During an August 8, 2011 conference call with Deloitte, Autonomy's auditor, questions were put forward about "revenue recognition, instances of fraud, control mechanisms" and the like.  Deloitte just answered questions, and no work papers were provided to demonstrate the revenue recognition processes.  Deloitte also noted that an individual whistle blower had filed a complaint about financial irregularities which Deloitte (and presumably Autonomy's audit committee) had investigated and found to have had no merit.  Apparently, this kind of lack of sharing of audit material or detailed financial records is the norm for British acquisitions, according to the report.

CFO Cathy Lesjak objected to the acquisition of Autonomy, but not for the specific valuation process or numbers.  She felt, (1) shareholders would object to the size of the premium paid; (2) HP's bankers underestimated the impact of the announcement on HP's share price, and (3) HP's "history of not executing on major acquisitions" should give the board and management pause about going forward.
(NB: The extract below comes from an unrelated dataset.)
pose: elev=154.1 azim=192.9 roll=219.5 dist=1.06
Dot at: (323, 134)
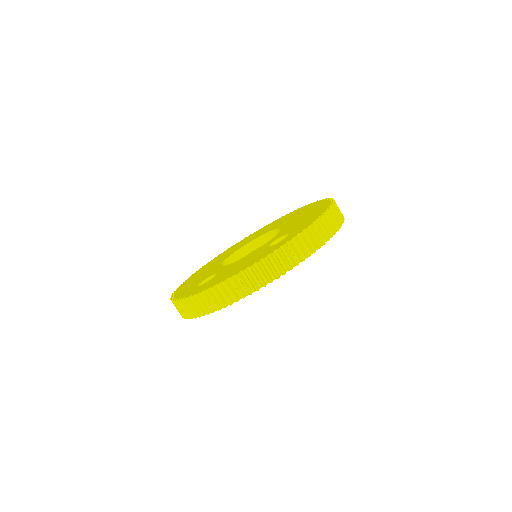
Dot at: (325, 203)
Post-acquisition, Ernst and Young were hired as forensic accountants.  They received Deloitte's work papers on Autonomy and identified red flag areas, including audit issues such as differences between the principles-based IFRS and rules-based GAAP that could be problematical.  These were all ignored or swept under the rug during the out-of-control due diligence process.

Vertica and IDOL's product lines could not be integrated, which caused problems during conference call presentations by CEO Meg Whitman when she had to be very careful with her language about the future of HP offerings in the software area.  Revenue synergies clearly had been illusory; the synergy modelling had been prepared by the company's own Corporate Development Group, or internal bankers.  This is not the best way to go about this exercise.
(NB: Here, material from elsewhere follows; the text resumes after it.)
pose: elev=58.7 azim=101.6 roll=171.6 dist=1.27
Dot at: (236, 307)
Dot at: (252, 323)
HP's CEO Whitman's characterization that some $5 billion of the $8.8 billion write down of Autonomy post-acquisition was due to "accounting improprieties," "misrepresentation," and "disclosure failures" seems misleading, after reading the text of the report.

According to the report's description of the HP impairment model, the $9.5 billion standalone value of Autonomy had to be reduced by some $6 billion!  If this write down were due to differences interpreting the appropriate treatment of Autonomy's fiscal 2011 results under IFRS and the subsequent translation to US GAAP, this isn't improper or misrepresentation on its face; over a long-time horizon, the cash flows should be the same, unless the fundamentals of the companies technology products were misrepresented; this hasn't been suggested, and so HP's claim is, at best, unproven.

$5.3 billion of the assumed $7.4 billion of revenue synergies were deemed impaired. $3.9 billion of the impairment came from the decline in HP stock and the subsequent effect on the market capitalization reconciliation. This calculation accounts for former Autonomy CEO Lynch's assertion that $5 billion of the impairment came from HP's own reckless assumptions about revenue synergies and not from any proven accounting fraud.

$11 billion in carrying value of Autonomy less the net $2.2 billion revised value yields the $8,8 billion impairment charge.

If the SFO couldn't find the evidence to pursue and win a criminal conviction for accounting fraud, then CEO Whitman's claims don't seem to be above reproach.  Just for the other side, the report details Dr. Lynch's behavior and assertions when the integration work and post-acquisition forensic accounting work were going on.  His behavior seems inexplicable, petulant and unprofessional.  After all, he had just enjoyed a huge payday, and was likely still a contract employee of HP. Professionally and personally, his conduct wasn't exemplary.

For all the 'smart' people in Silicon Valley, this episode should underline for equity investors the need to really investigate, understand and monitor the qualifications, personal character and conduct of the the board members and managements whom they entrust with their clients' funds.